The Interior Ministry is looking to spend 24.4 million rubles ($764,000) on new furniture, including a bedroom suite decorated with pure gold, according to publicly available documents.

The ministry published documents on the official web site for state orders seeking bids for furniture to be bought with federal budget funds. The order can be viewed at Zakupki.gov.ru/Tender/ViewPurchase.aspx?PurchaseId=471351.

The tender includes three lots. The first is for furniture and other interior design items for a total of 15 million rubles, while the other two are for “office furniture” worth a combined 9.4 million rubles. The documentation was approved Aug. 17, 2009, by Colonel A.A. Smolin, director of the ministry’s main purchasing department.

Vedomosti discovered that the ministry wasn’t seeking just any old furniture. For example, the order includes a bed with a hand-carved frame made from European cherry, including headboards and footboards covered with “a thin layer of gold — 24 karats.”

The office furniture must also be of the highest caliber. The varnish for a conference table can only be from Germany, while “all of the table’s fittings should be of German or Italian origin.”

Everything in the tender documents is correct, Nikolai Meshcheryakov, listed as the contact person for the order, told Vedomosti.

The results of the tender should be released Oct. 1, and the furniture must be delivered within 10 days.

The first two lots are headed for the Interior Ministry’s main directorate. Furniture from the third lot is going to Ulitsa Serebryany Bor, 4th Line, 76. A source in the Interior Ministry’s administration told Vedomosti that the address is for a reception office, as well as several state dachas where the ministry’s leadership resides.

The information was confirmed by Mikhail Starshinov, a member of the State Duma’s Security Committee.

Valery Gribakin, the ministry’s head of communications, said Tuesday that the furniture was needed because protocol for accepting high-level guests, such as other country’s police chiefs, required that they be put up in a five-star hotel.

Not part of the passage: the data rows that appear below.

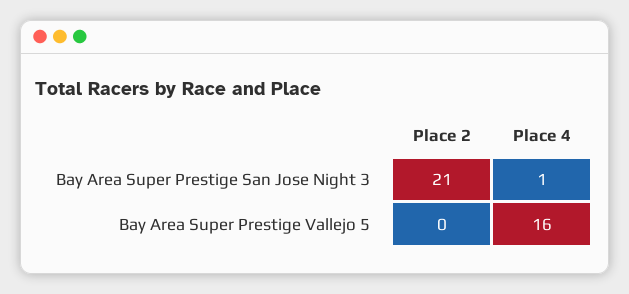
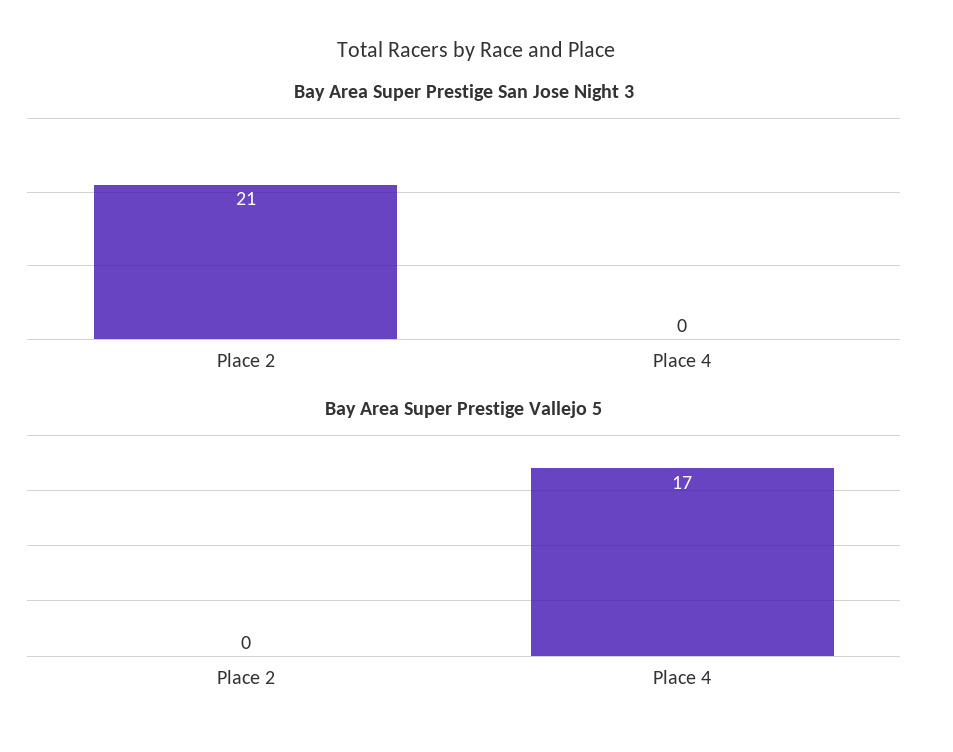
  {
    "Bay Area Super Prestige San Jose Night 3": {
      "Place 2": 21,
-     "Place 4": 1
+     "Place 4": 0
    },
    "Bay Area Super Prestige Vallejo 5": {
      "Place 2": 0,
-     "Place 4": 16
+     "Place 4": 17
    }
  }

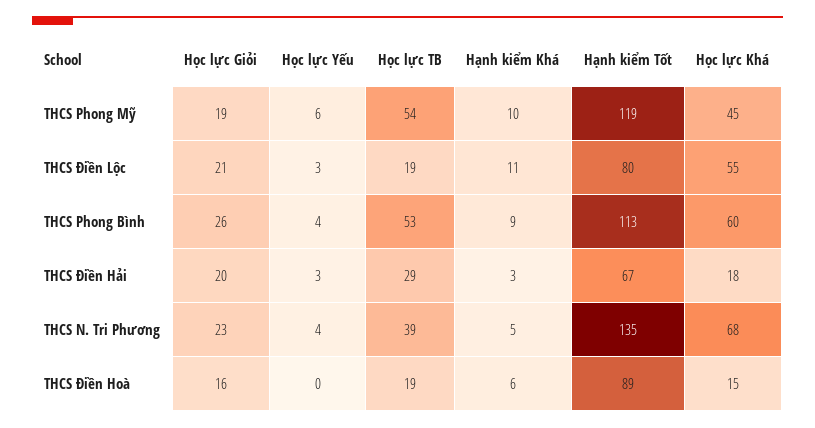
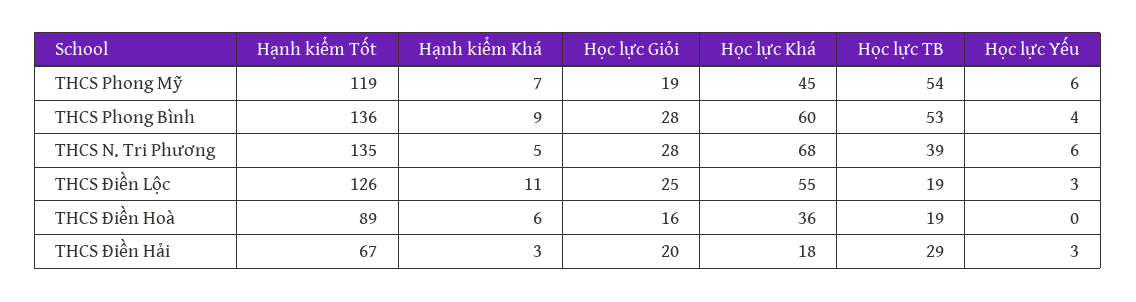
  {
    "Học lực Giỏi": {
      "THCS Phong Mỹ": 19,
-     "THCS Điền Lộc": 21,
+     "THCS Điền Lộc": 25,
-     "THCS Phong Bình": 26,
+     "THCS Phong Bình": 28,
      "THCS Điền Hải": 20,
-     "THCS N. Tri Phương": 23,
+     "THCS N. Tri Phương": 28,
      "THCS Điền Hoà": 16
    },
    "Học lực Yếu": {
      "THCS Phong Mỹ": 6,
      "THCS Điền Lộc": 3,
      "THCS Phong Bình": 4,
      "THCS Điền Hải": 3,
-     "THCS N. Tri Phương": 4,
+     "THCS N. Tri Phương": 6,
      "THCS Điền Hoà": 0
    },
    "Học lực TB": {
      "THCS Phong Mỹ": 54,
      "THCS Điền Lộc": 19,
      "THCS Phong Bình": 53,
      "THCS Điền Hải": 29,
      "THCS N. Tri Phương": 39,
      "THCS Điền Hoà": 19
    },
    "Hạnh kiểm Khá": {
-     "THCS Phong Mỹ": 10,
+     "THCS Phong Mỹ": 7,
      "THCS Điền Lộc": 11,
      "THCS Phong Bình": 9,
      "THCS Điền Hải": 3,
      "THCS N. Tri Phương": 5,
      "THCS Điền Hoà": 6
    },
    "Hạnh kiểm Tốt": {
      "THCS Phong Mỹ": 119,
-     "THCS Điền Lộc": 80,
+     "THCS Điền Lộc": 126,
-     "THCS Phong Bình": 113,
+     "THCS Phong Bình": 136,
      "THCS Điền Hải": 67,
      "THCS N. Tri Phương": 135,
      "THCS Điền Hoà": 89
    },
    "Học lực Khá": {
      "THCS Phong Mỹ": 45,
      "THCS Điền Lộc": 55,
      "THCS Phong Bình": 60,
      "THCS Điền Hải": 18,
      "THCS N. Tri Phương": 68,
-     "THCS Điền Hoà": 15
+     "THCS Điền Hoà": 36
    }
  }

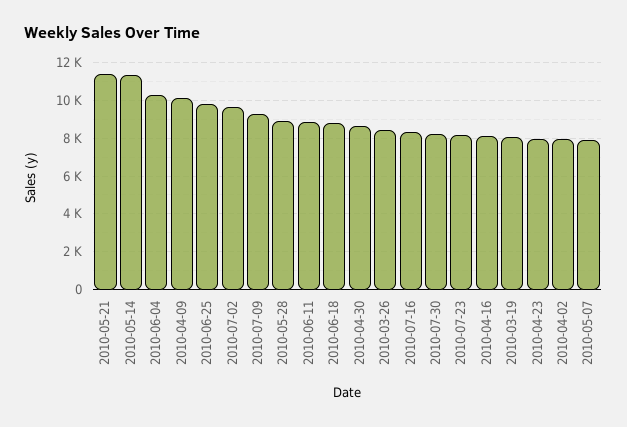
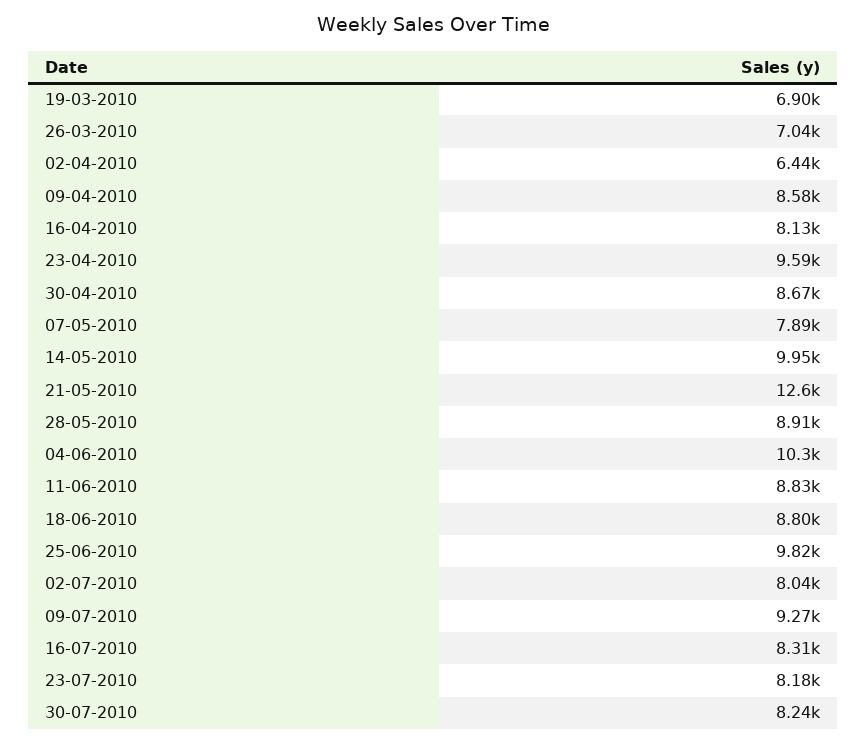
  {
-   "2010-05-21": 11500,
+   "2010-05-21": 12600,
-   "2010-05-14": 11500,
+   "2010-05-14": 9950,
    "2010-06-04": 10300,
-   "2010-04-09": 10000,
+   "2010-04-09": 8580,
    "2010-06-25": 9820,
-   "2010-07-02": 9500,
+   "2010-07-02": 8040,
    "2010-07-09": 9270,
    "2010-05-28": 8910,
    "2010-06-11": 8830,
    "2010-06-18": 8800,
    "2010-04-30": 8670,
-   "2010-03-26": 8500,
+   "2010-03-26": 7040,
    "2010-07-16": 8310,
    "2010-07-30": 8240,
    "2010-07-23": 8180,
    "2010-04-16": 8130,
-   "2010-03-19": 8000,
+   "2010-03-19": 6900,
-   "2010-04-23": 8000,
+   "2010-04-23": 9590,
-   "2010-04-02": 8000,
+   "2010-04-02": 6440,
    "2010-05-07": 7890
  }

Renovating a guesthouse once would be cheaper than constantly paying the hotel bills, he said, adding that only “gold-like foil” would be used.

State orders have not been discussed by the Interior Ministry’s Public Committee, said VTsIOM director Valery Fyodorov, who sits on the oversight and outreach body. He said the issue could be raised, however.

Fyodorov said it has been a difficult year for the ministry, and the committee has been focused on personnel issues, fighting corruption and the functioning of the law enforcement system.

Starshinov said that if the information was accurate, then it was a direct order to the Audit Chamber to begin an investigation into how the Interior Ministry is spending its funds. “It’s just not humanly decent,” he said.